• **GIVEN RECORDS**:
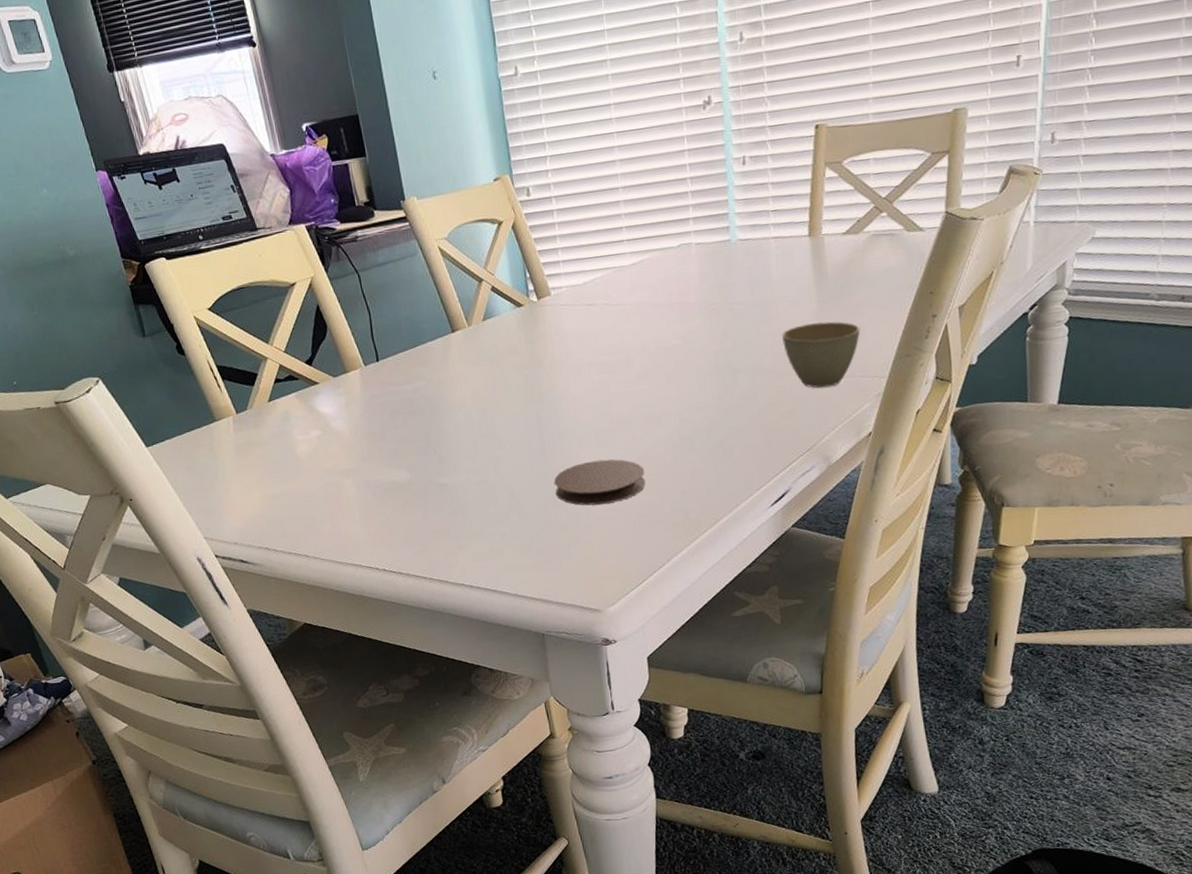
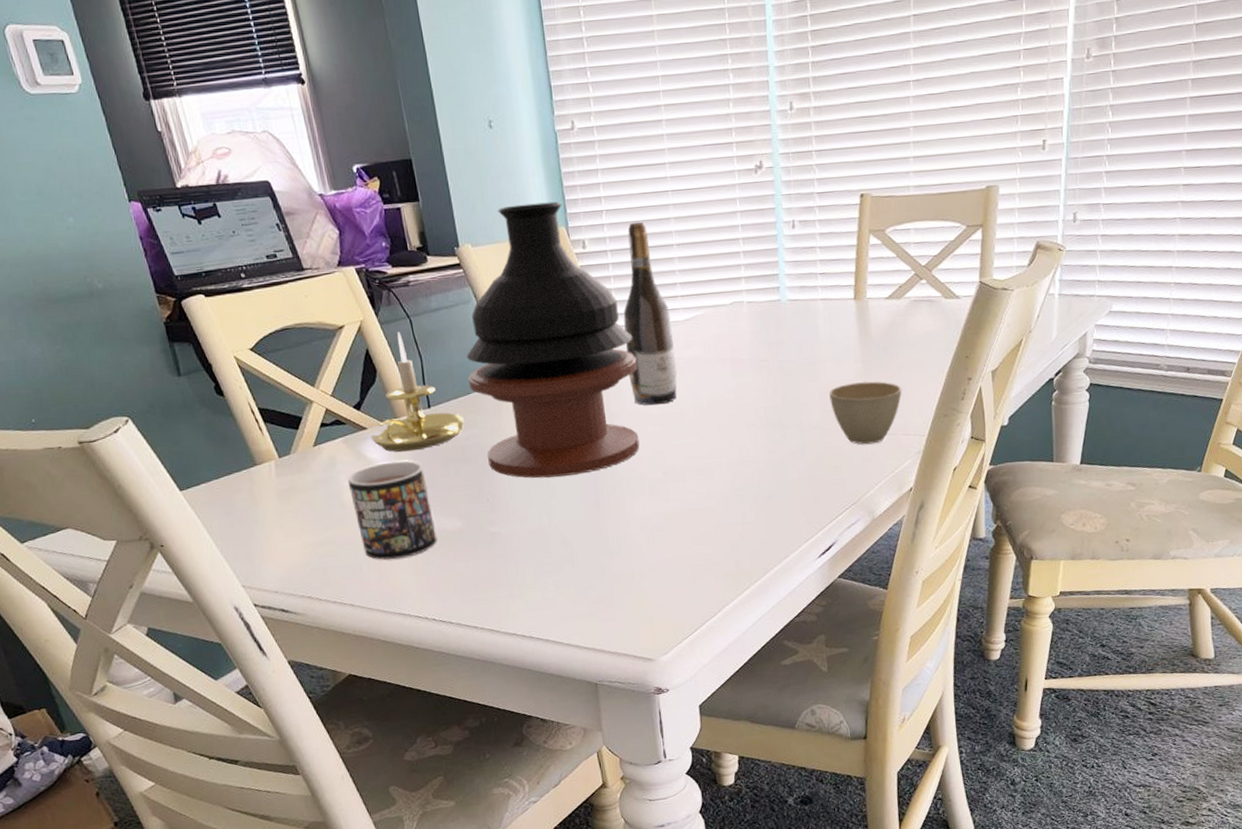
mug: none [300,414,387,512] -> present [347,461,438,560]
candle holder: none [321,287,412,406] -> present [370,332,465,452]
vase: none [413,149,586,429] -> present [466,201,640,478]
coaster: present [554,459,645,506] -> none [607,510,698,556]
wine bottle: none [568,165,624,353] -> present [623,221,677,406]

• **TASK ITEM**: Output the line containing "candle holder: none" and every line after it through the final line of the records above, exactly as written and nothing else.

• **RESPONSE**:
candle holder: none [321,287,412,406] -> present [370,332,465,452]
vase: none [413,149,586,429] -> present [466,201,640,478]
coaster: present [554,459,645,506] -> none [607,510,698,556]
wine bottle: none [568,165,624,353] -> present [623,221,677,406]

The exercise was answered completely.